With reputations "fierce as hellcats", the two women apparently fought side by side, and enjoyed their respective lovers, and life aboard the high seas.

But in 1720, when the Revenge lay at anchor, the women proved themselves to be the truest pirates of all. When a British sloop commanded by a Captain Barnett attached, the two attempted to rouse the drunken crew - who had fled belowdecks - to fight back. The women went so far as to kill one and wound several of their own crewmates by way of motivation, but the battle was lost and all were taken prisoner by the British and were removed to Jamaica to stand trial.

As was frequently a way out for a woman on trial, both Anne and Mary "pleaded their bellies", and, as pregnant women, they evaded the noose that was the fate of their comrades on November 16, 1720.

Legend says that Anne was permitted to visit her lover before the sentence was carried out, where it is claimed her last words to him were:

"Had you fought like a man, you'd not have been hang'd like a dog.".

Mary Read's fate is one of uncertainty. Records show she died of a fever in jail awaiting the birth of her child, but it has been surmised that she faked her death and was smuggled out in the shroud. Given her nature, it seems not unlikely that she would have fought her fate.

Anne Bonney, too, disappeared into history. Various postulations have been made, one suggesting she was saved by her wealthy father, who, despite having disowned her upon her elopement with Bonney, appeared and bought her freedom. Some believe she and Mary actually returned to American to live together and raise their children (and some sources of sailors with whom they traveled apparently believed the two women were involved in a lesbian relationship). A serious source, The Oxford Dictionary of National Biography, however, says that Anne was married again to a Joseph Burleigh (thanks to her father and a hefty dowry, necessary one would imagine to convince any potential spouse to overlook her colorful past), and bore him eight children. And there is another wistful tale that says she made her way back to England where she owned and ran a tavern, regaling her customers with tales of her past adventures.
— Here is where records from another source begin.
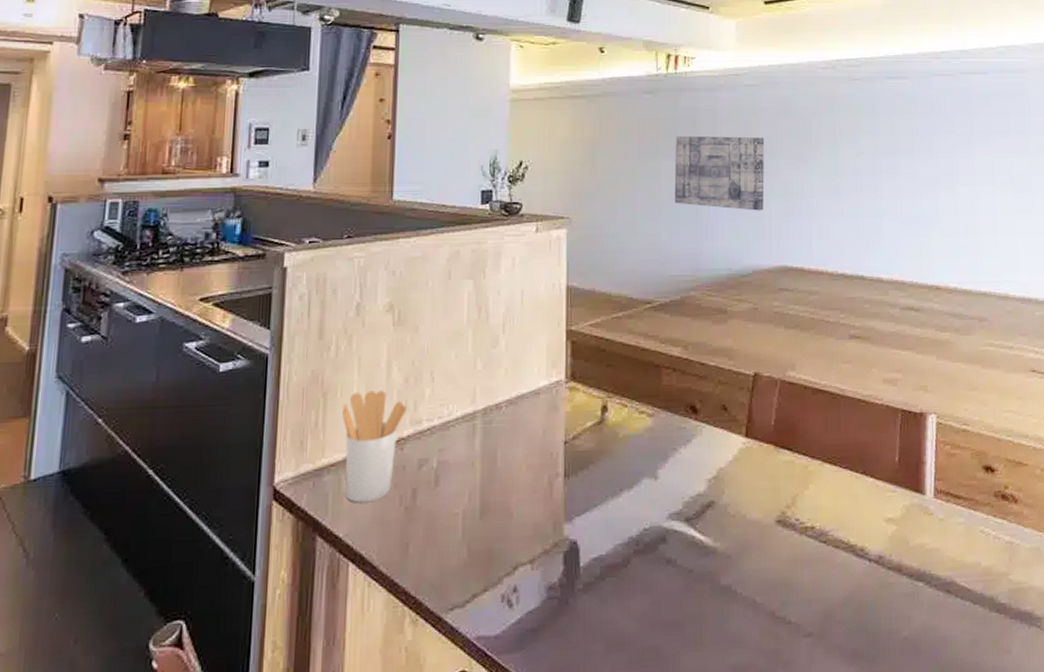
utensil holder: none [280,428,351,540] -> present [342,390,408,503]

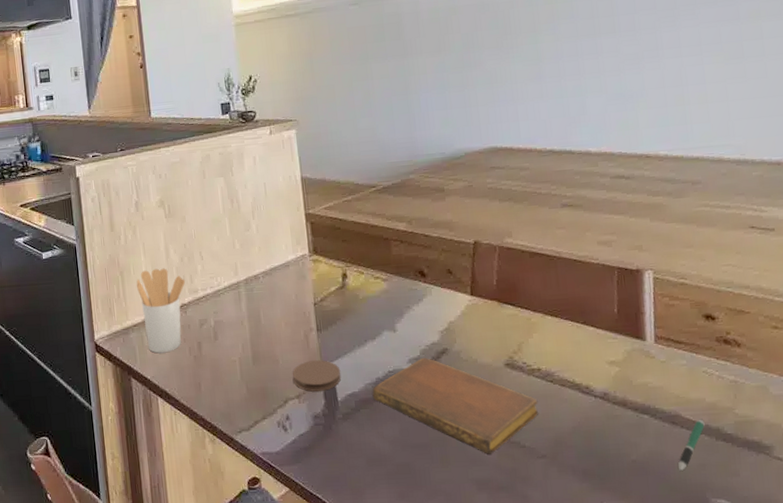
coaster: none [527,514,587,555] -> present [292,360,342,392]
notebook: none [622,511,809,633] -> present [372,357,538,454]
wall art: present [674,135,765,211] -> none [382,33,470,100]
pen: none [951,586,979,649] -> present [678,419,705,471]

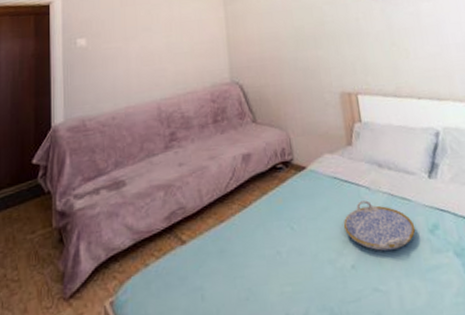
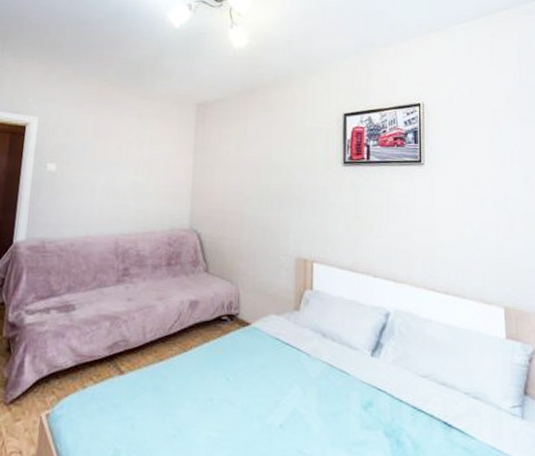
serving tray: present [343,200,416,251] -> none [278,366,349,418]

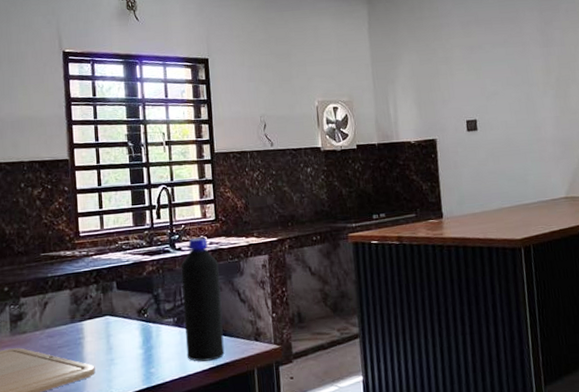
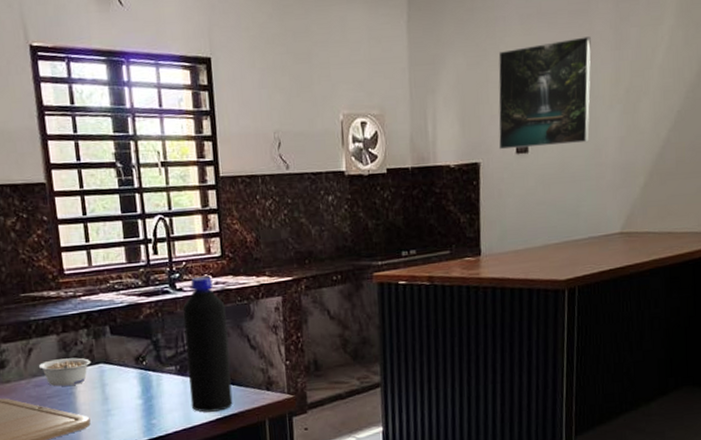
legume: none [52,310,99,337] -> present [38,357,91,387]
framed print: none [445,37,529,129] -> present [498,36,591,150]

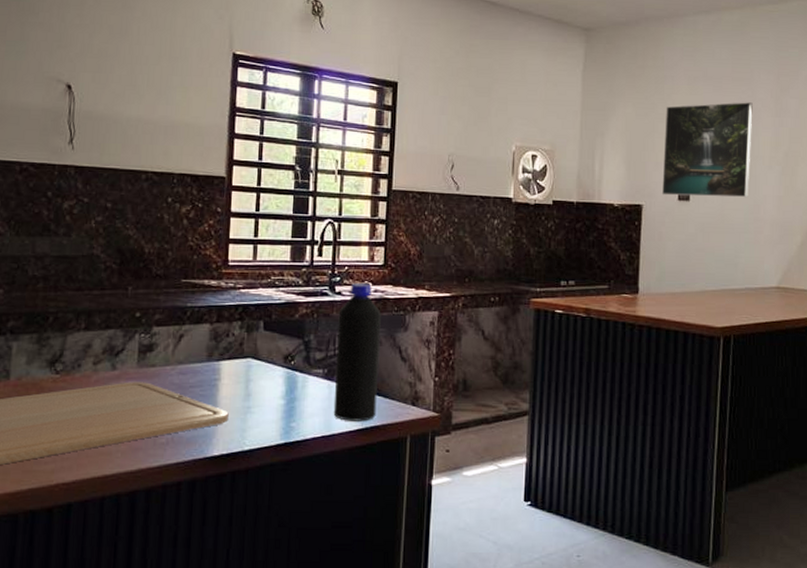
legume: present [38,357,91,387] -> none [186,348,240,377]

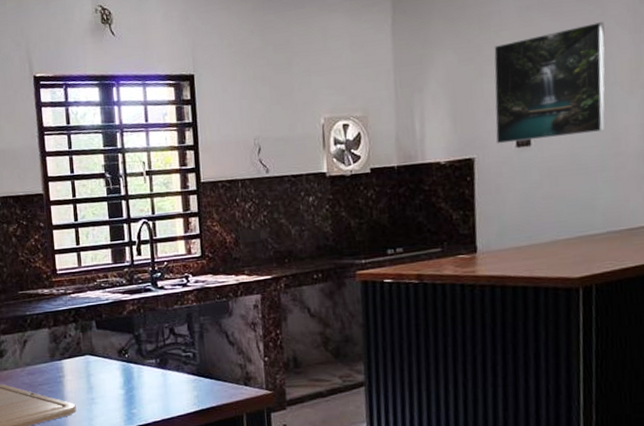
bottle: present [333,283,381,421] -> none [163,275,211,405]

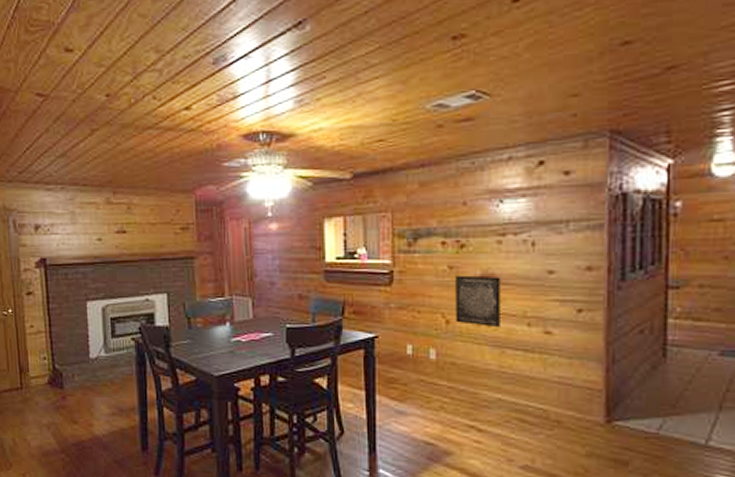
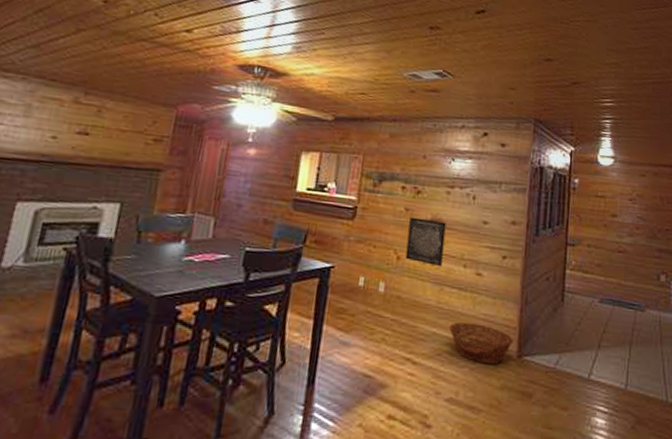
basket: none [517,386,599,431] -> present [449,322,513,365]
What is more astounding than any of the details of the wild and murderous life she led, was the fact that, as far as can be surmised, Anne Bonney was probably between 17 and 20 years old during her adventures with Jack Rackham.

Given that headstrong nature and her bloodthirsty career, it seems Anne would not merely have faded away. It would certainly be interesting to know what became of the young woman who fought and killed, and apparently loved, with abandon.